Being church
The last month or so, I’ve hung out with a small congregation in the northern suburbs of Melbourne. After a difficult year and the painful loss of its pastor, this little community is struggling. My brief has been to fill the pulpit for a while, to be a sensitive presence. While I’m not entirely sure just what help I’ve been, I depart each Sunday encouraged, my own faith prodded into life.
When I meet with communities like this one, it strikes me afresh just how much is good about the local church. Here in this little wooden building sitting ingloriously on a bland suburban corner, Sunday by Sunday there gathers a community of people committed to each other and to God. They meet to worship, to pray, to confess their faith and dependence, to receive and offer encouragement along the way. They like each other—that’s easy to tell—but they’re weary and not especially self-confident. Still, they keep believing, they keep longing, they keep working at following Jesus… together.
There is no end of reasons why a little church like this one is ‘failing’. There’s a veritable library of books written every year documenting all that it’s getting wrong and all that it’s missing. There’s no end of conferences and experts to help these weary ones arrest their misfortunes and ‘emerge’ into something new and improved.
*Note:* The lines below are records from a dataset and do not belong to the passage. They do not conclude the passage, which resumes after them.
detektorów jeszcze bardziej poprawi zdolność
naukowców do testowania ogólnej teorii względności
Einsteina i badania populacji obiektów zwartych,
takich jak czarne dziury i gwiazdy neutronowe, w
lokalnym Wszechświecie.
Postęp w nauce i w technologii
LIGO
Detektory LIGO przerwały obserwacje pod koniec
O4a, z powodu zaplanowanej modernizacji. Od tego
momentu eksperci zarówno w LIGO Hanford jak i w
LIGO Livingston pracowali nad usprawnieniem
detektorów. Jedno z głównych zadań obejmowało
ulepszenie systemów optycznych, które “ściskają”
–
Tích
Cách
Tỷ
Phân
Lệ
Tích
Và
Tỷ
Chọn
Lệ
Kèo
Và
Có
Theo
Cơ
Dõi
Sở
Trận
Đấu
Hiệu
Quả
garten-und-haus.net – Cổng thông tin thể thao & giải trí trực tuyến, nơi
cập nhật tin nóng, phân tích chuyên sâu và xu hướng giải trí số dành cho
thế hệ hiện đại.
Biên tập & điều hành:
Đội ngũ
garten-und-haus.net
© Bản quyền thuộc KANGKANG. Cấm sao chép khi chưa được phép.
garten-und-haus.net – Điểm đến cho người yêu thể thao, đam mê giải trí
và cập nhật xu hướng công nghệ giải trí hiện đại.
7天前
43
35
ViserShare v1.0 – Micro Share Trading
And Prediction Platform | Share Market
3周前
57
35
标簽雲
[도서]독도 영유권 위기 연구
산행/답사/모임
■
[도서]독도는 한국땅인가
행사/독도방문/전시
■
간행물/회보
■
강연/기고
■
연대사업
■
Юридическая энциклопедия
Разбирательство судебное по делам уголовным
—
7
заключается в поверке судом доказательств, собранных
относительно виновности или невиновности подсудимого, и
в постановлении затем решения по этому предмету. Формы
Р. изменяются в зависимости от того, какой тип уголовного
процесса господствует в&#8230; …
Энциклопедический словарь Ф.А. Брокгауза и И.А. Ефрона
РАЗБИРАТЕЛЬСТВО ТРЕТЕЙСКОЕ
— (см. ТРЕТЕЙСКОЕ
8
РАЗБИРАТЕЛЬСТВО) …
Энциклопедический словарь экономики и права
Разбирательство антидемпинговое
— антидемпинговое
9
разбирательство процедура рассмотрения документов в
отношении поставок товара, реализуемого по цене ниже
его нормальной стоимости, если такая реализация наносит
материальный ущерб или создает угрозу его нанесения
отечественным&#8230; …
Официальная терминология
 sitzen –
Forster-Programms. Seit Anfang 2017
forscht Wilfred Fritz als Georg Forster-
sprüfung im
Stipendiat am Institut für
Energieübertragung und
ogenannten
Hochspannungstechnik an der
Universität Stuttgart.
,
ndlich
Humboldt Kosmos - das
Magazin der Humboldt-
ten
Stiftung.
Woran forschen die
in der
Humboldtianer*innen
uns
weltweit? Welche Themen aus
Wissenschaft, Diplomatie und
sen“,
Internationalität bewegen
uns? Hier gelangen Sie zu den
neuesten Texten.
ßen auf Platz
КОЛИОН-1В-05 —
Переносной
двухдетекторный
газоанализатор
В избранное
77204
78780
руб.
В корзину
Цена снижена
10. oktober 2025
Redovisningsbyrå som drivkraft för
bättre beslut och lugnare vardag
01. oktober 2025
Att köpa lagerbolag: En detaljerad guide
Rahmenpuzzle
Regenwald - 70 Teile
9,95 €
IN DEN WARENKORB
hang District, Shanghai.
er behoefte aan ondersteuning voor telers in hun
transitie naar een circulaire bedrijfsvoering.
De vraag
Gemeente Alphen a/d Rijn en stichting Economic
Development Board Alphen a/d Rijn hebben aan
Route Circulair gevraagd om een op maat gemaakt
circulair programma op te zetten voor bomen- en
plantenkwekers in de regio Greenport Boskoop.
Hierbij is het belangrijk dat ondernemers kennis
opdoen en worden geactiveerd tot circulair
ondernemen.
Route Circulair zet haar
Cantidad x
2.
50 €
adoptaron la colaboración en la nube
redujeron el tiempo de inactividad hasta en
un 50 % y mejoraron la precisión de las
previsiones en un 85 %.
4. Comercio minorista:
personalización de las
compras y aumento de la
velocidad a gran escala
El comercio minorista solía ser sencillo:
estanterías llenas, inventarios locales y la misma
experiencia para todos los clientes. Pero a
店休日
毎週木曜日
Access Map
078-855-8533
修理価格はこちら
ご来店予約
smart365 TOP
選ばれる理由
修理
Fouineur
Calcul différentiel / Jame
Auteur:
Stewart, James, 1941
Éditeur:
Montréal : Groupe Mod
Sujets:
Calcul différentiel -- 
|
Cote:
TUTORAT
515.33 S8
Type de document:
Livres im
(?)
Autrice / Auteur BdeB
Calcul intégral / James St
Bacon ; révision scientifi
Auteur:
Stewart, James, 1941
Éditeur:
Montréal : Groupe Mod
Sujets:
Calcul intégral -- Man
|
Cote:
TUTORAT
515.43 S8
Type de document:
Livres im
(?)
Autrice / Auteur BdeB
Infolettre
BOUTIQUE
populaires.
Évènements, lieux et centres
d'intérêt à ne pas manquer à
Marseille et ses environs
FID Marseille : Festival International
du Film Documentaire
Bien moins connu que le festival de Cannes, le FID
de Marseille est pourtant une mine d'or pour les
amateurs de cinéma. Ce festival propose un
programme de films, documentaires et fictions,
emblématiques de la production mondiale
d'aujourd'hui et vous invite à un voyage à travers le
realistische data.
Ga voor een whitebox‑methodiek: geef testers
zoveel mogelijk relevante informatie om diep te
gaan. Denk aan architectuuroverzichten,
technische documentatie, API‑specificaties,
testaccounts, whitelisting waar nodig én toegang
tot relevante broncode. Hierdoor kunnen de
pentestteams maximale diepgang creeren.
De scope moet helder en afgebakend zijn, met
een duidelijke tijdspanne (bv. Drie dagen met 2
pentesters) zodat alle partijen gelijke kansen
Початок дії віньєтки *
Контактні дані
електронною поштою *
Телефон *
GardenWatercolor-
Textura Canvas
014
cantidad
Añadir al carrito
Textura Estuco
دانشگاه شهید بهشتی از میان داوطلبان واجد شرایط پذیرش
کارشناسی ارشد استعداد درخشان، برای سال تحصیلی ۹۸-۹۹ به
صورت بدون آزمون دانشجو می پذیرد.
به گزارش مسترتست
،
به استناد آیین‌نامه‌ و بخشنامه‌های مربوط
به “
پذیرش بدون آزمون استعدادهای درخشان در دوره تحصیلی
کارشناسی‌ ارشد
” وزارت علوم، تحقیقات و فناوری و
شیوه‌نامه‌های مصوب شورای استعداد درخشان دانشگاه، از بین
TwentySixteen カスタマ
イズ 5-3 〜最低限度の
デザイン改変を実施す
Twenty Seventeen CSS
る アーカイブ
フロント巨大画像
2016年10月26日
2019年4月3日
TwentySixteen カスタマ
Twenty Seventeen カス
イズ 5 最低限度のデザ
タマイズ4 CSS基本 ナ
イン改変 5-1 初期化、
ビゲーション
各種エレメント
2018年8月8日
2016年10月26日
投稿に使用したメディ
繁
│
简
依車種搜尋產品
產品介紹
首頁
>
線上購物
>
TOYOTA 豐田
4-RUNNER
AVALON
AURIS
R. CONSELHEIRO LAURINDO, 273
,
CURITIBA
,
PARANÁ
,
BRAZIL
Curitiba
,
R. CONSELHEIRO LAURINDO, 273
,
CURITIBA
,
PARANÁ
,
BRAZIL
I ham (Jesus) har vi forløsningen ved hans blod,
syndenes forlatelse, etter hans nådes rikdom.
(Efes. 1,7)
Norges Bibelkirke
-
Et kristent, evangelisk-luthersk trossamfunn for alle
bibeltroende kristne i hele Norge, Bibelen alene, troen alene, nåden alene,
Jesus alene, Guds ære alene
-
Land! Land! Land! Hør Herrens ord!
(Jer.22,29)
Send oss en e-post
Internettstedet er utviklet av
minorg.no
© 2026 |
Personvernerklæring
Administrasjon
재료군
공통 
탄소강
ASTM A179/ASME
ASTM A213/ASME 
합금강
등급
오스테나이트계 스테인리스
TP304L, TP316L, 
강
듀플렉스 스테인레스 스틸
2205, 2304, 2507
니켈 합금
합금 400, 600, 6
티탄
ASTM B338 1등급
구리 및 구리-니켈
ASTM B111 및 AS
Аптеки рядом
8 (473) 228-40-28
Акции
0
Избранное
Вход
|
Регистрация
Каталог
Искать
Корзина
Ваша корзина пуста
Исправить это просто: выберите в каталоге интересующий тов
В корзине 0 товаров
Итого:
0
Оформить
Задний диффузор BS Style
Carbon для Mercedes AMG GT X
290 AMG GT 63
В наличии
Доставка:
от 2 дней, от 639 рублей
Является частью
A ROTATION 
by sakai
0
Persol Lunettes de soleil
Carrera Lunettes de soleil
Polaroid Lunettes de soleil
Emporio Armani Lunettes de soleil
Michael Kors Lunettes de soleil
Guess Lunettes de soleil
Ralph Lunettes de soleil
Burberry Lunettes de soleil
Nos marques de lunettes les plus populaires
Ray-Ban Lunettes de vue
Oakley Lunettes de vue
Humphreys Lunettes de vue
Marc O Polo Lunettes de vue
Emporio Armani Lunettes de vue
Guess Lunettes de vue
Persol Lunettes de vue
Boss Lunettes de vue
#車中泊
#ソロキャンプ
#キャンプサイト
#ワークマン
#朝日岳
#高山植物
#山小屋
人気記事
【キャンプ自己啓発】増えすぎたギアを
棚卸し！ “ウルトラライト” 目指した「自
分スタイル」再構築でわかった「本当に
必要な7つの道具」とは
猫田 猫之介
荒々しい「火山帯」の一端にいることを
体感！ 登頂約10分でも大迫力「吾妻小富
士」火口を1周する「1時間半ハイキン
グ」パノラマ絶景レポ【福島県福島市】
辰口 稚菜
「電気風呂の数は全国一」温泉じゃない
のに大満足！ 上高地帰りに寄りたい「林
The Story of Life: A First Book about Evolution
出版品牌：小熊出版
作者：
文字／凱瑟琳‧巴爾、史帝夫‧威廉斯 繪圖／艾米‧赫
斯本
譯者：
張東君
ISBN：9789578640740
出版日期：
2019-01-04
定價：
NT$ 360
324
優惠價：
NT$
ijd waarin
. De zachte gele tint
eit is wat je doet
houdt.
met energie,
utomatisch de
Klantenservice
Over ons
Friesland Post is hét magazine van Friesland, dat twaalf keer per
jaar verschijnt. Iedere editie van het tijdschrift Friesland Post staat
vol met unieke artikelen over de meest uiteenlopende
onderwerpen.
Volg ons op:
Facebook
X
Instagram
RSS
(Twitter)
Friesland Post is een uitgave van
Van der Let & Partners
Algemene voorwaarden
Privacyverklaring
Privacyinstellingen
No doubt there is truth in all of this. But as I drive away from that little wooden building, I cannot help but feel grateful for all that is good about this place and its people. I can’t help but feel God’s delight in who they are, not just in who they might become someday. I cannot help but sense God’s pleasure in a community of faith and mission that plods along, sometimes skipping, sometimes missing a step and falling ungraciously, but then dusting itself off and continuing on regardless. The local church really is an incredible thing, not for all that it gets right, but for its extraordinary persistence as a community of faith in an ordinary place.